I’m not going to name names. I was reading someone’s something the other day and I realized how very much this something sounded like all of their other somethings. Call it a beat, a niche, an area of expertise, I just called it tired. It’s the same old saws, the topic spun and respun in a new way, the perspective that might have raised an eyebrow the first time you read it, but after the 53rd? Not so much. It reminded me of my flirtation with getting a PhD. I remember one of my classmates turning to me with genuine panic in his eyes and in his voice. I don’t want to be the energy guy. I’m going to do this thesis and then I’ll be the energy guy forever. That will be my thing.” I left the program shortly after that, but I’ve always wondered if he did indeed go on to become the energy guy.

I don’t want to be the energy guy, either. Just like I didn’t want to be the Gen Y girl, just like I don’t introduce myself first and foremost as a vegan or a feminist or someone who can’t eat gluten. These are facts, not representative of my identity as a whole. I thought about this again last night when I got into the latest of half a dozen discussions-slash-arguments with a certain someone about how I hated being penned in or reduced or summed up by a handful of one-dimensional descriptors.

I don’t do personality shorthand.

Who says that there has to be one thing at which you specialize or that you have to filter the world through only one lens? That you always have to be wearing your Virgo/youngest child/introvert/diabetic label or clinging to it like an security blanket? Who says that you’re doomed to only ever write about your own lived experiences or to pursue only jobs that align with your college major or that you can never admit to enjoying the smell of steak on the grill because you swore off animal products?

Labels are for medicine bottles and lenses are for eyeglasses.
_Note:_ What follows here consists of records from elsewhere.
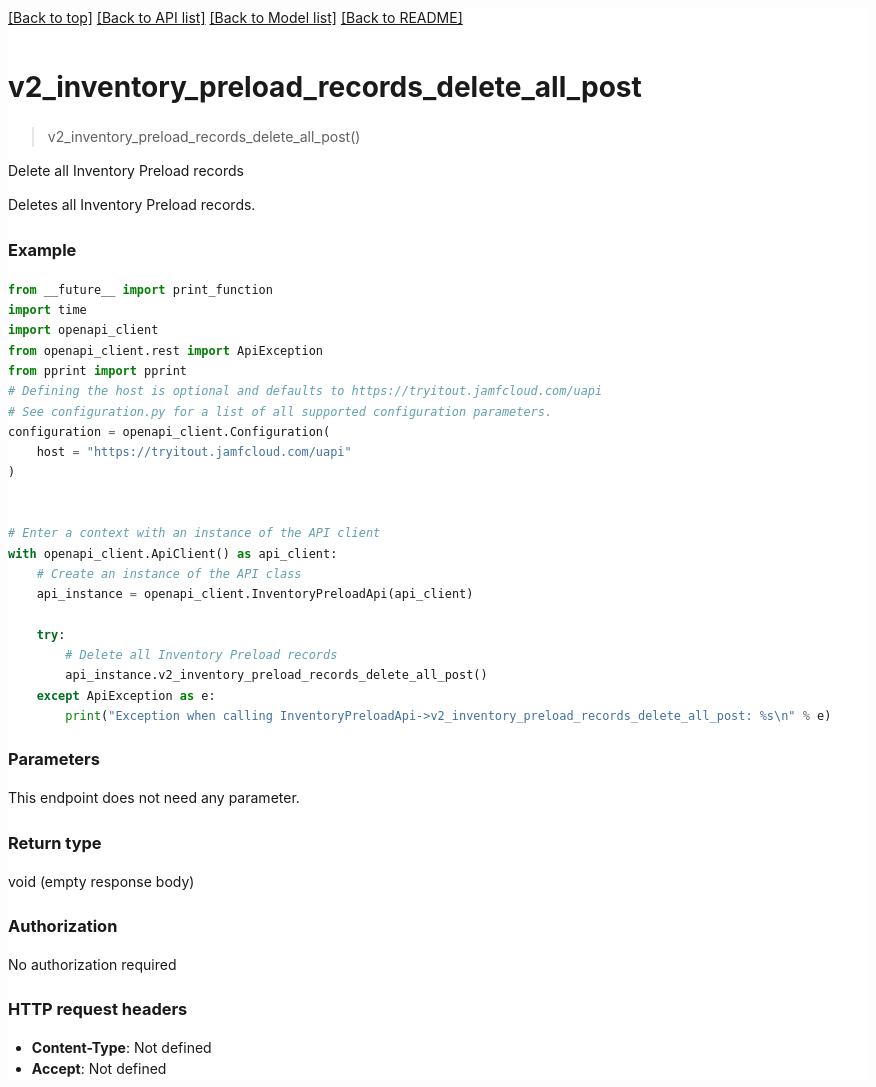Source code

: [[Back to top]](#) [[Back to API list]](../README.md#documentation-for-api-endpoints) [[Back to Model list]](../README.md#documentation-for-models) [[Back to README]](../README.md)

# **v2_inventory_preload_records_delete_all_post**
> v2_inventory_preload_records_delete_all_post()

Delete all Inventory Preload records 

Deletes all Inventory Preload records.

### Example

```python
from __future__ import print_function
import time
import openapi_client
from openapi_client.rest import ApiException
from pprint import pprint
# Defining the host is optional and defaults to https://tryitout.jamfcloud.com/uapi
# See configuration.py for a list of all supported configuration parameters.
configuration = openapi_client.Configuration(
    host = "https://tryitout.jamfcloud.com/uapi"
)


# Enter a context with an instance of the API client
with openapi_client.ApiClient() as api_client:
    # Create an instance of the API class
    api_instance = openapi_client.InventoryPreloadApi(api_client)
    
    try:
        # Delete all Inventory Preload records 
        api_instance.v2_inventory_preload_records_delete_all_post()
    except ApiException as e:
        print("Exception when calling InventoryPreloadApi->v2_inventory_preload_records_delete_all_post: %s\n" % e)
```

### Parameters
This endpoint does not need any parameter.

### Return type

void (empty response body)

### Authorization

No authorization required

### HTTP request headers

 - **Content-Type**: Not defined
 - **Accept**: Not defined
By contrast, people are messy and contradictory and infuriating and complicated. You’re more than the sum of your parts, more than whatever box you’ve been dropped into or voluntarily crawled inside. And to keep going back to the same well, telling the same stories to and about yourself and believing that a bullet list of nouns passes for your essence sells yourself much too short.

You are not the energy guy and you shouldn’t aspire to be.